While I acknowledge what you're saying, I've never actually understood the viewpoint.

Do people still care about or even pay attention to achievements? I don't. I never even so much as look at an achievement/trophy list anymore. I don't strive for any of them, hell, I rarely even read the description of what it's for when they pop. You can accomplish exactly what you're talking about just by disabling notifications (I've never looked, but I assume you can do that on PS4).

Edit: That said, I'm mixed on achievements and trophies. I don't personally care, but I know some do. I do think they can be detrimental to multiplayer games, though, when achievements aren't designed properly and people end up playing to get the achievement versus actually just playing the game.

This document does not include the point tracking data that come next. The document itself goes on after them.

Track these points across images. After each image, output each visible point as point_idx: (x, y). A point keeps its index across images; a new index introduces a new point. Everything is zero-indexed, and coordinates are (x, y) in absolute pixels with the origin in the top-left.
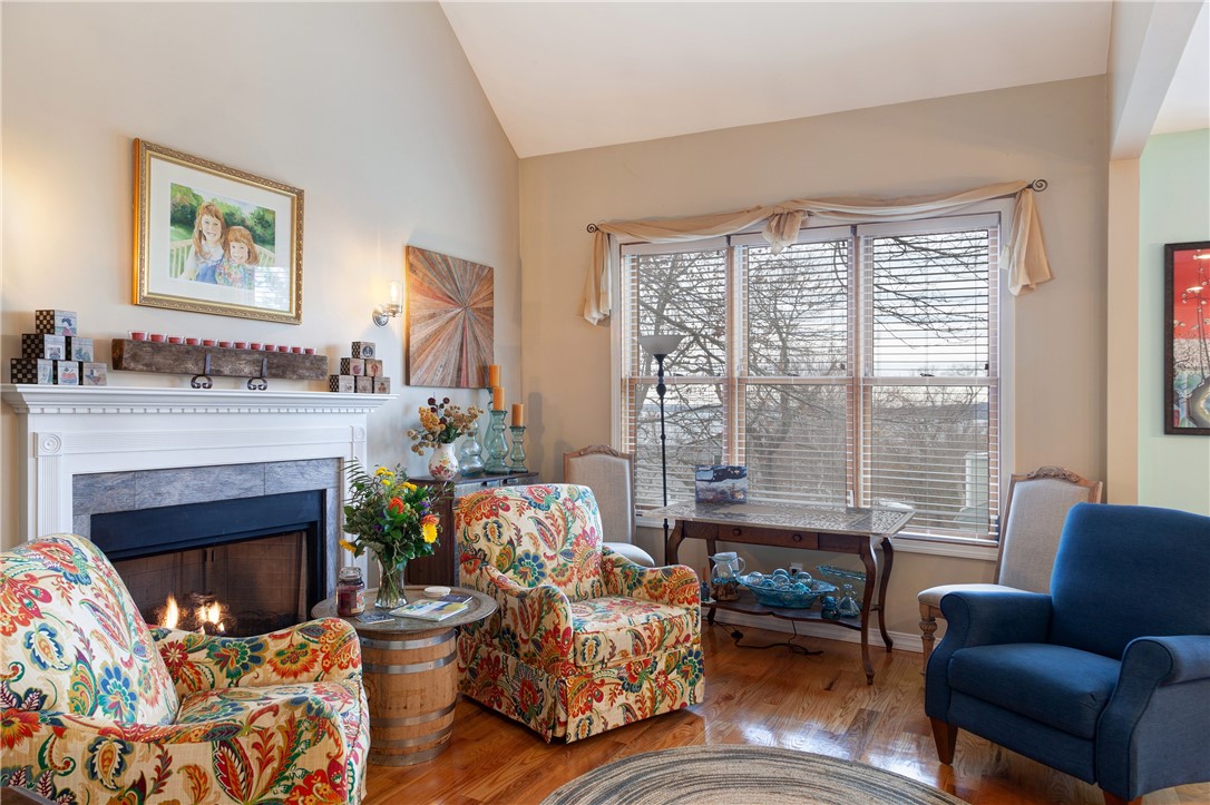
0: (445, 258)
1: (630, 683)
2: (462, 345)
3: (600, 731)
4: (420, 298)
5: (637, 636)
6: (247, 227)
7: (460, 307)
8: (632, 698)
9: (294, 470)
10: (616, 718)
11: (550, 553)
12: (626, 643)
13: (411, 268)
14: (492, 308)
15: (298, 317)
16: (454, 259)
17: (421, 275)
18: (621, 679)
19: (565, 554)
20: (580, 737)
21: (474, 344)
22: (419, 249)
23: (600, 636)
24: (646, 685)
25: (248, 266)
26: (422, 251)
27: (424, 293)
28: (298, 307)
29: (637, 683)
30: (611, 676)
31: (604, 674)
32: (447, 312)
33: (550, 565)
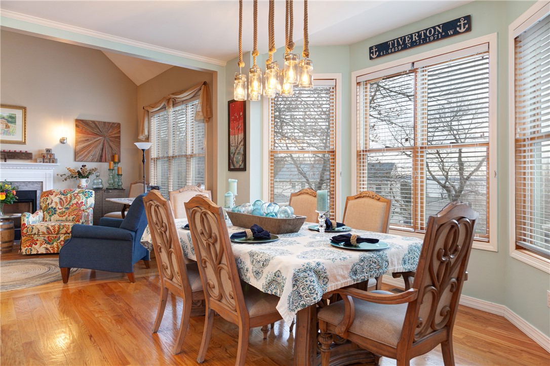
0: (94, 122)
1: (49, 242)
2: (103, 149)
3: (35, 253)
4: (80, 135)
5: (48, 228)
6: (5, 119)
7: (101, 136)
8: (49, 246)
9: (23, 184)
10: (42, 250)
11: (60, 207)
12: (45, 230)
13: (77, 126)
14: (120, 137)
15: (25, 142)
16: (99, 122)
17: (81, 128)
18: (45, 240)
19: (65, 208)
20: (27, 253)
21: (110, 148)
22: (80, 120)
23: (34, 227)
24: (55, 243)
25: (6, 130)
26: (82, 121)
27: (82, 133)
28: (25, 139)
29: (52, 242)
30: (41, 238)
31: (38, 238)
32: (94, 139)
33: (59, 211)
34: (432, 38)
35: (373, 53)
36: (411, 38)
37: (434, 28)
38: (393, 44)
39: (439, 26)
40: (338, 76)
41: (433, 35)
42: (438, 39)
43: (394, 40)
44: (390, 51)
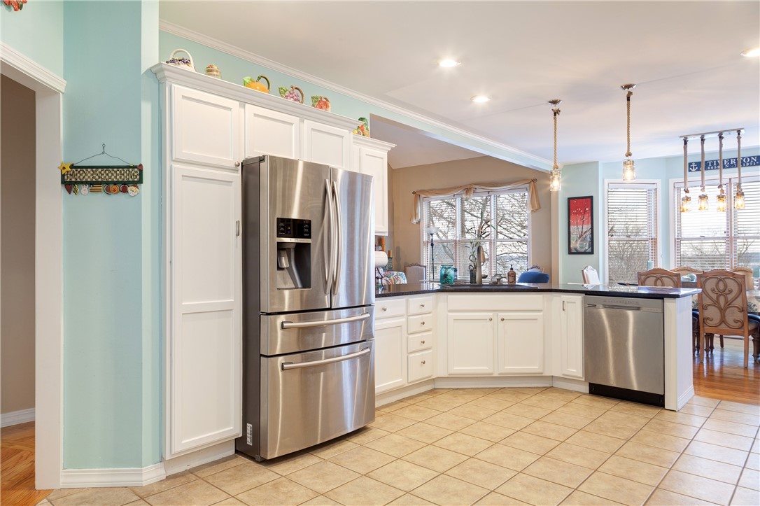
34: (748, 164)
35: (692, 167)
36: (730, 161)
37: (750, 158)
38: (712, 164)
39: (754, 157)
40: (659, 182)
41: (749, 162)
42: (753, 165)
43: (713, 161)
44: (709, 168)
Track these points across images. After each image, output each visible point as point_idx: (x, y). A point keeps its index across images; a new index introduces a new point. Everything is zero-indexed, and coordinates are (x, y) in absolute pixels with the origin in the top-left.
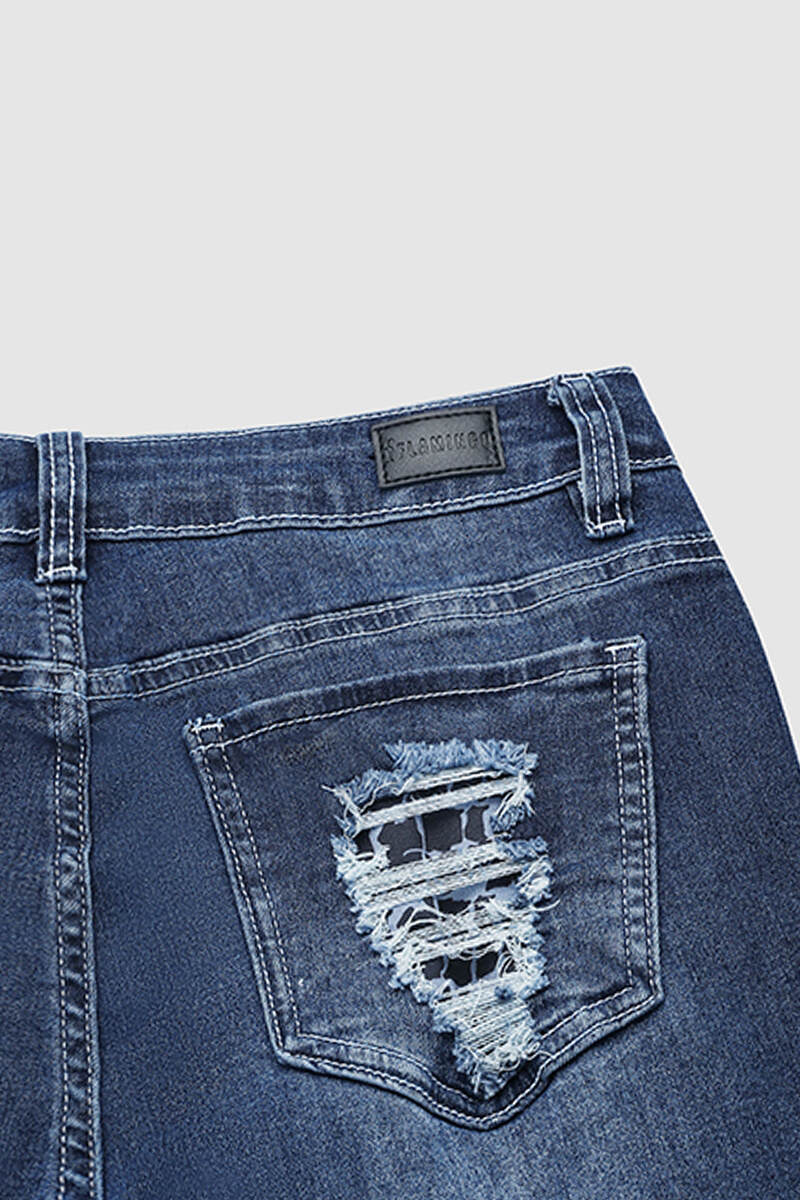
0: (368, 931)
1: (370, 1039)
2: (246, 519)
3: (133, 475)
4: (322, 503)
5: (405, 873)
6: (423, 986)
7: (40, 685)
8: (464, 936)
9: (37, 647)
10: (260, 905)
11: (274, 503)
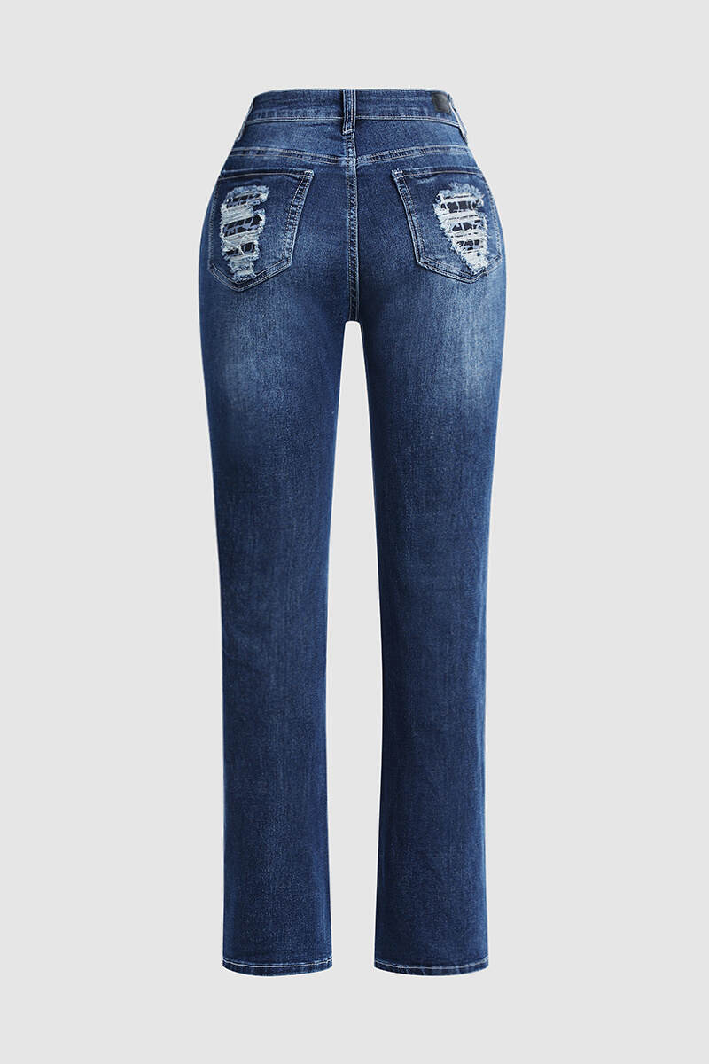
0: (444, 229)
1: (444, 263)
2: (403, 116)
3: (370, 102)
4: (422, 113)
5: (454, 215)
6: (458, 249)
7: (343, 163)
8: (470, 235)
9: (343, 154)
10: (414, 218)
11: (410, 113)
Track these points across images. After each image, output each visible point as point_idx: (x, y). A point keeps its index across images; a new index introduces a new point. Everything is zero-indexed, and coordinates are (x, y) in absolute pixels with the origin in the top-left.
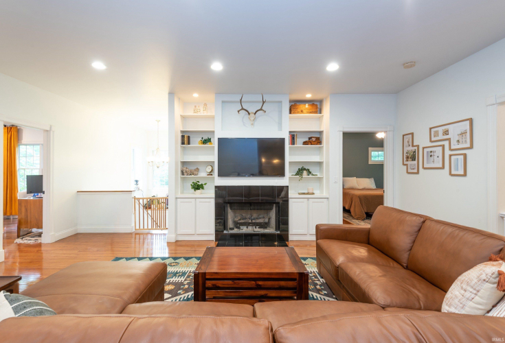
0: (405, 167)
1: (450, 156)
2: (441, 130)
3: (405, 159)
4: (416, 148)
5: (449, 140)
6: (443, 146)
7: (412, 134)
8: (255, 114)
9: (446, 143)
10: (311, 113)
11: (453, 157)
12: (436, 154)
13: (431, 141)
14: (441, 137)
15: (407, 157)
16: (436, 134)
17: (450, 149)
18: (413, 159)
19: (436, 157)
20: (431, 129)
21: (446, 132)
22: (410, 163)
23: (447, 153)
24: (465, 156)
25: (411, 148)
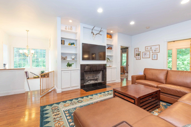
0: (136, 58)
1: (152, 54)
2: (149, 48)
3: (135, 55)
4: (140, 52)
5: (152, 50)
6: (150, 52)
7: (138, 48)
8: (96, 35)
9: (151, 51)
10: (110, 38)
11: (153, 55)
12: (147, 54)
13: (146, 50)
14: (149, 49)
15: (136, 55)
16: (148, 48)
17: (152, 53)
18: (139, 55)
19: (147, 55)
20: (145, 47)
21: (151, 48)
22: (137, 57)
23: (151, 54)
24: (157, 54)
25: (138, 52)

I played through about half of Quantum Break before putting it down... one of the things that really turned me off of the game is the fact that your character's power progression is tied to finding collectables scattered around the environment. And to find those collectables, you need to engage the "detective mode" vision ability (which stops working the moment you move). So rather than running through the environments and exploring them naturally, I would walk 10 feet and activate my vision mode, walk another 10 feet, activate it again, etc. It's the most immersion-breaking combination of mechanics. I wanted to just ignore the collectables, but that would mean I giving up the chance to level up my powers. I'm amazed the game shipped this way :-/

On the flip side, I do think some games incorporate collectables well. As much as the Assassin's Creed series has devolved into a bit of a mess, Black Flag nailed a lot of things for me. The thing about collectables in that game is they perfectly fit into the narrative concept of living as a pirate. Sailing around the ocean, exploring tropical islands and searching for buried treasure makes perfect sense in a game like that. I never felt like the collectables were pulling me away from the game. They felt like a perfectly natural part of the whole experience.